[[ Data supplied open ]]
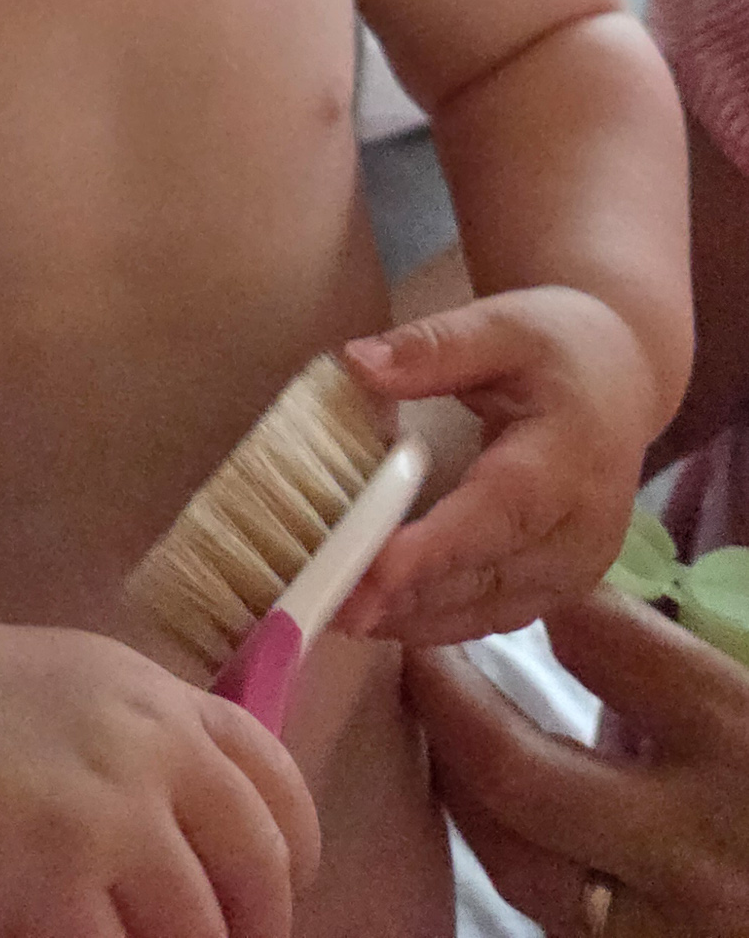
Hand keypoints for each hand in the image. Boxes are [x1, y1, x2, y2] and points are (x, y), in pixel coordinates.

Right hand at [0, 622, 318, 937]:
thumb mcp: (83, 687)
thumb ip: (152, 742)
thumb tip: (215, 832)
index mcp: (164, 701)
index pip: (279, 787)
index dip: (291, 861)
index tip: (267, 904)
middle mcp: (154, 752)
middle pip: (257, 873)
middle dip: (249, 933)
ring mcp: (108, 822)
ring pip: (198, 935)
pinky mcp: (52, 890)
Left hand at [337, 289, 652, 641]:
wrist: (620, 381)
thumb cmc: (556, 346)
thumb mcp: (500, 324)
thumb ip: (433, 346)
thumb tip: (357, 363)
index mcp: (569, 459)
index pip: (499, 512)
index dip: (436, 547)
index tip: (372, 570)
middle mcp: (581, 530)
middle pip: (487, 574)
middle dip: (405, 594)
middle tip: (325, 600)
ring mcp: (575, 569)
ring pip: (486, 607)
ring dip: (412, 617)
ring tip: (336, 613)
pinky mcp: (559, 587)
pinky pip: (493, 614)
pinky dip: (435, 621)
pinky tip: (380, 617)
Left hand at [407, 592, 748, 936]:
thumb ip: (680, 673)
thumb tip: (575, 608)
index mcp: (743, 746)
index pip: (609, 645)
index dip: (548, 604)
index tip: (520, 585)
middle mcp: (694, 848)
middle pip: (517, 769)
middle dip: (445, 702)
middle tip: (417, 649)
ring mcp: (657, 932)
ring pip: (511, 856)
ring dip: (457, 782)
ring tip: (436, 720)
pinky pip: (545, 915)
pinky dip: (507, 851)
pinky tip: (490, 805)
[[ Data supplied closed ]]
Work required – When pictures appear among the entries, skip them and copy all remaining text precisely.

Completed task –
Hand keypoints for each hand in the image. Boxes are [x1, y1, x2, y2] and points are (x, y), in pixel coordinates.

Right hand at [0, 622, 318, 937]:
thumb mcp: (83, 687)
thumb ip: (152, 742)
thumb tip: (215, 832)
index mcp: (164, 701)
index pip: (279, 787)
index dip: (291, 861)
index tip: (267, 904)
middle mcp: (154, 752)
middle pip: (257, 873)
middle dip: (249, 933)
ring mcp: (108, 822)
ring pip: (198, 935)
pinky mcp: (52, 890)
Left hand at [337, 289, 652, 641]:
wrist: (620, 381)
thumb cmc: (556, 346)
thumb mcp: (500, 324)
thumb ip: (433, 346)
thumb tip: (357, 363)
index mcp: (569, 459)
index pip: (499, 512)
index dip: (436, 547)
index tip: (372, 570)
middle mcp: (581, 530)
middle pip: (487, 574)
middle dip: (405, 594)
middle tip: (325, 600)
ring mcp: (575, 569)
ring pip: (486, 607)
ring dip: (412, 617)
ring tip: (336, 613)
pinky mcp: (559, 587)
pinky pip: (493, 614)
pinky dip: (435, 621)
pinky tip: (380, 617)
Left hand at [407, 592, 748, 936]:
thumb ip: (680, 673)
thumb tip: (575, 608)
index mcp: (743, 746)
index pip: (609, 645)
index dip: (548, 604)
index tip: (520, 585)
middle mcp: (694, 848)
middle pip: (517, 769)
middle dip: (445, 702)
middle tip: (417, 649)
ring mcp: (657, 932)
ring pip: (511, 856)
ring dip: (457, 782)
ring tip: (436, 720)
pinky pip: (545, 915)
pinky dip: (507, 851)
pinky tip: (490, 805)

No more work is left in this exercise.